The Chilean Red Cross chapter started the "Todos con Valparaíso y su gente" (Everyone with Valparaíso and its people) campaign, to help victims of the wildfire. Other NGOs and institutions have also collaborated in relief efforts. Esval (the local water supply company) announced an outage of supply on 13 April at Achupallas, Reñaca Alto, Santa Julia, Villa Dulce Ampliación, Curauma, and Placilla de Peñuelas.

The wildfire re-activated in areas of Cerro Ramaditas, Rocuant, and Cuesta Colorada on 13 April, between 20:45 and 21:15 local time; the outbreaks of fire left 100 additional destroyed houses. Two fire engines collided as they were reaching the area, leaving two injured firefighters.

On 14 April (two days after the wildfire started), about twenty-one aircraft worked on the fire extinguishment. Local firefighters reported an outbreak of fire at Ramaditas and Mariposa hills; while the ONEMI reported on 14 April afternoon there was an active fire in Fundo Los Perales. The office also announced three (out of thirteen) people killed by the wildfire were identified. The government announced the grant of 500 million Chilean pesos (approx. one million US dollars) to the commune of Valparaíso, because of the emergency.

==International reaction==
Because the aircraft used by the Chilean government to combat the fire could not cover all the affected areas, international help was requested. Subsequently, the Argentine government announced they were sending Chile a White Helmet task force, firefighting planes and work teams. Foreign Minister Héctor Timerman gave his Chilean counterpart, Heraldo Muñoz, the "Argentine condolences and solidarity with the Chilean people."
Colombia, through its Ministry of Foreign Affairs, expressed its solidarity with the Chilean people as well as with the Chilean Government. In the same press release, Colombia gave its condolences to the families of the victims and offered support in order to "aid the sister nation of Chile to overcome the devastating effects of this terrible disaster". Colombia's consular team in Chile has also kept in touch with the Chilean authorities in order to bring prompt assistance to its nationals that might have been affected by the wildfire.

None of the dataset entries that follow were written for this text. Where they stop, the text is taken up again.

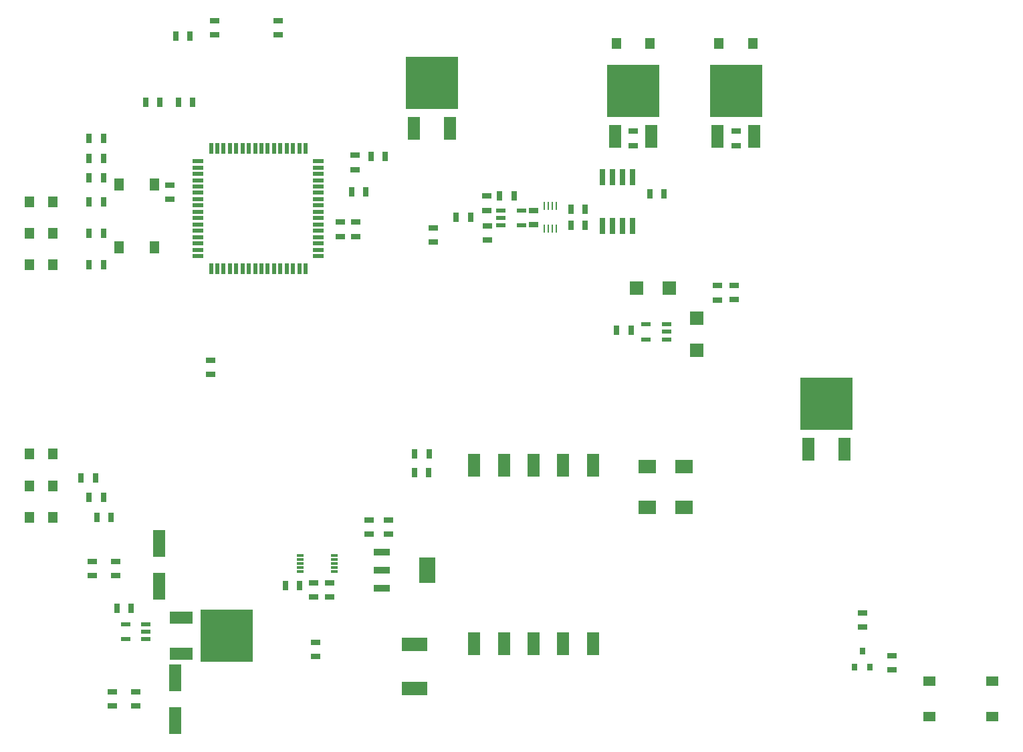
<source format=gtp>
G75*
G70*
%OFA0B0*%
%FSLAX24Y24*%
%IPPOS*%
%LPD*%
%AMOC8*
5,1,8,0,0,1.08239X$1,22.5*
%
%ADD10R,0.0315X0.0472*%
%ADD11R,0.0598X0.1150*%
%ADD12R,0.0500X0.0579*%
%ADD13R,0.0260X0.0800*%
%ADD14R,0.0472X0.0315*%
%ADD15R,0.0110X0.0420*%
%ADD16R,0.0610X0.0512*%
%ADD17R,0.0315X0.0354*%
%ADD18R,0.0200X0.0580*%
%ADD19R,0.0580X0.0200*%
%ADD20R,0.0472X0.0551*%
%ADD21R,0.0709X0.0669*%
%ADD22R,0.0669X0.0709*%
%ADD23R,0.0866X0.0709*%
%ADD24R,0.0472X0.0217*%
%ADD25R,0.2638X0.2638*%
%ADD26R,0.0630X0.1181*%
%ADD27R,0.0846X0.0374*%
%ADD28R,0.0846X0.1280*%
%ADD29R,0.0630X0.1378*%
%ADD30R,0.1260X0.0709*%
%ADD31R,0.0382X0.0122*%
%ADD32R,0.0512X0.0610*%
%ADD33R,0.1181X0.0630*%
D10*
X042810Y013960D03*
X043518Y013960D03*
X043203Y012975D03*
X043912Y012975D03*
X043597Y011991D03*
X044306Y011991D03*
X052987Y008586D03*
X053696Y008586D03*
X045290Y007463D03*
X044581Y007463D03*
X059424Y014215D03*
X060133Y014215D03*
X060152Y015160D03*
X059444Y015160D03*
X069503Y021322D03*
X070211Y021322D03*
X067928Y026558D03*
X067219Y026558D03*
X067219Y027345D03*
X067928Y027345D03*
X071156Y028133D03*
X071865Y028133D03*
X064385Y028015D03*
X063676Y028015D03*
X062219Y026952D03*
X061510Y026952D03*
X056999Y028235D03*
X056290Y028235D03*
X057255Y029979D03*
X057963Y029979D03*
X048361Y032700D03*
X047652Y032700D03*
X046727Y032700D03*
X046018Y032700D03*
X043912Y030889D03*
X043203Y030889D03*
X043203Y029904D03*
X043912Y029904D03*
X043912Y028920D03*
X043203Y028920D03*
X043203Y027739D03*
X043912Y027739D03*
X043912Y026164D03*
X043203Y026164D03*
X043203Y024589D03*
X043912Y024589D03*
X047534Y036007D03*
X048243Y036007D03*
D11*
X062408Y014601D03*
X063885Y014601D03*
X065361Y014601D03*
X066837Y014601D03*
X068314Y014601D03*
X068314Y005676D03*
X066837Y005676D03*
X065361Y005676D03*
X063885Y005676D03*
X062408Y005676D03*
D12*
X069483Y035613D03*
X071176Y035613D03*
X074601Y035613D03*
X076294Y035613D03*
D13*
X070292Y028949D03*
X069792Y028949D03*
X069292Y028949D03*
X068792Y028949D03*
X068792Y026529D03*
X069292Y026529D03*
X069792Y026529D03*
X070292Y026529D03*
D14*
X065369Y026578D03*
X065369Y027286D03*
X063026Y027306D03*
X063026Y028015D03*
X063046Y026519D03*
X063046Y025810D03*
X060349Y025711D03*
X060349Y026420D03*
X056510Y026715D03*
X055723Y026715D03*
X055723Y026007D03*
X056510Y026007D03*
X056455Y029334D03*
X056455Y030042D03*
X047219Y028566D03*
X047219Y027857D03*
X049266Y019826D03*
X049266Y019117D03*
X057160Y011873D03*
X058144Y011873D03*
X058144Y011164D03*
X057160Y011164D03*
X055192Y008723D03*
X054404Y008723D03*
X054404Y008015D03*
X055192Y008015D03*
X054487Y005763D03*
X054487Y005054D03*
X045526Y003290D03*
X044345Y003290D03*
X044345Y002582D03*
X045526Y002582D03*
X044542Y009078D03*
X043361Y009078D03*
X043361Y009786D03*
X044542Y009786D03*
X074542Y022837D03*
X075369Y022857D03*
X075369Y023566D03*
X074542Y023546D03*
X075448Y030534D03*
X075448Y031243D03*
X070329Y031243D03*
X070329Y030534D03*
X052613Y036046D03*
X052613Y036755D03*
X049463Y036755D03*
X049463Y036046D03*
X081747Y007227D03*
X081747Y006519D03*
X083243Y005101D03*
X083243Y004393D03*
D15*
X066496Y026392D03*
X066296Y026392D03*
X066096Y026392D03*
X065896Y026392D03*
X065896Y027512D03*
X066096Y027512D03*
X066296Y027512D03*
X066496Y027512D03*
D16*
X085103Y003822D03*
X088233Y003822D03*
X088233Y002050D03*
X085103Y002050D03*
D17*
X082121Y004511D03*
X081373Y004511D03*
X081747Y005337D03*
D18*
X054000Y024385D03*
X053690Y024385D03*
X053370Y024385D03*
X053060Y024385D03*
X052740Y024385D03*
X052430Y024385D03*
X052110Y024385D03*
X051800Y024385D03*
X051480Y024385D03*
X051170Y024385D03*
X050850Y024385D03*
X050540Y024385D03*
X050220Y024385D03*
X049910Y024385D03*
X049590Y024385D03*
X049280Y024385D03*
X049280Y030385D03*
X049590Y030385D03*
X049910Y030385D03*
X050220Y030385D03*
X050540Y030385D03*
X050850Y030385D03*
X051170Y030385D03*
X051480Y030385D03*
X051800Y030385D03*
X052110Y030385D03*
X052430Y030385D03*
X052740Y030385D03*
X053060Y030385D03*
X053370Y030385D03*
X053690Y030385D03*
X054000Y030385D03*
D19*
X054640Y029745D03*
X054640Y029435D03*
X054640Y029115D03*
X054640Y028805D03*
X054640Y028485D03*
X054640Y028175D03*
X054640Y027855D03*
X054640Y027545D03*
X054640Y027225D03*
X054640Y026915D03*
X054640Y026595D03*
X054640Y026285D03*
X054640Y025965D03*
X054640Y025655D03*
X054640Y025335D03*
X054640Y025025D03*
X048640Y025025D03*
X048640Y025335D03*
X048640Y025655D03*
X048640Y025965D03*
X048640Y026285D03*
X048640Y026595D03*
X048640Y026915D03*
X048640Y027225D03*
X048640Y027545D03*
X048640Y027855D03*
X048640Y028175D03*
X048640Y028485D03*
X048640Y028805D03*
X048640Y029115D03*
X048640Y029435D03*
X048640Y029745D03*
D20*
X040211Y011991D03*
X041392Y011991D03*
X041392Y013566D03*
X040211Y013566D03*
X040211Y015141D03*
X041392Y015141D03*
X041392Y024589D03*
X040211Y024589D03*
X040211Y026164D03*
X041392Y026164D03*
X041392Y027739D03*
X040211Y027739D03*
D21*
X070507Y023428D03*
X072121Y023428D03*
D22*
X073479Y021932D03*
X073479Y020318D03*
D23*
X072869Y014511D03*
X071038Y014511D03*
X071038Y012503D03*
X072869Y012503D03*
D24*
X071983Y020869D03*
X071983Y021243D03*
X071983Y021617D03*
X070959Y021617D03*
X070959Y020869D03*
X064759Y026558D03*
X064759Y027306D03*
X063735Y027306D03*
X063735Y026932D03*
X063735Y026558D03*
X046038Y006656D03*
X046038Y006282D03*
X046038Y005908D03*
X045014Y005908D03*
X045014Y006656D03*
D25*
X050054Y006086D03*
X079955Y017641D03*
X075448Y033251D03*
X070329Y033251D03*
X060290Y033645D03*
D26*
X059385Y031381D03*
X061196Y031381D03*
X069424Y030987D03*
X071235Y030987D03*
X074542Y030987D03*
X076353Y030987D03*
X079050Y015377D03*
X080861Y015377D03*
D27*
X057790Y010259D03*
X057790Y009353D03*
X057790Y008448D03*
D28*
X060073Y009353D03*
D29*
X046707Y008566D03*
X046707Y010692D03*
X047495Y003999D03*
X047495Y001873D03*
D30*
X059424Y003448D03*
X059424Y005652D03*
D31*
X055422Y009292D03*
X055422Y009489D03*
X055422Y009686D03*
X055422Y009883D03*
X055422Y010080D03*
X053741Y010080D03*
X053741Y009883D03*
X053741Y009686D03*
X053741Y009489D03*
X053741Y009292D03*
D32*
X046451Y025465D03*
X044680Y025465D03*
X044680Y028595D03*
X046451Y028595D03*
D33*
X047790Y006991D03*
X047790Y005180D03*
M02*

</source>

The Spanish Prime Minister, Mariano Rajoy, expressed his grief for the loss of life, and gave his condolences to the victims' families; he also emphasized on the good relations between both countries, and said that "Their pain is ours. We, the Spanish people feel specially close to Chileans. With my feelings of greater consideration and esteem." Similarly, Mexican President Enrique Peña Nieto expressed his grief and offered "solidarity and support" to the Chilean people. The government of Panama expressed their "sadness" for the wildfire, and gave blankets for the victims.

Pope Francis sent greetings and his "feelings of solidarity" for the victims of the wildfire.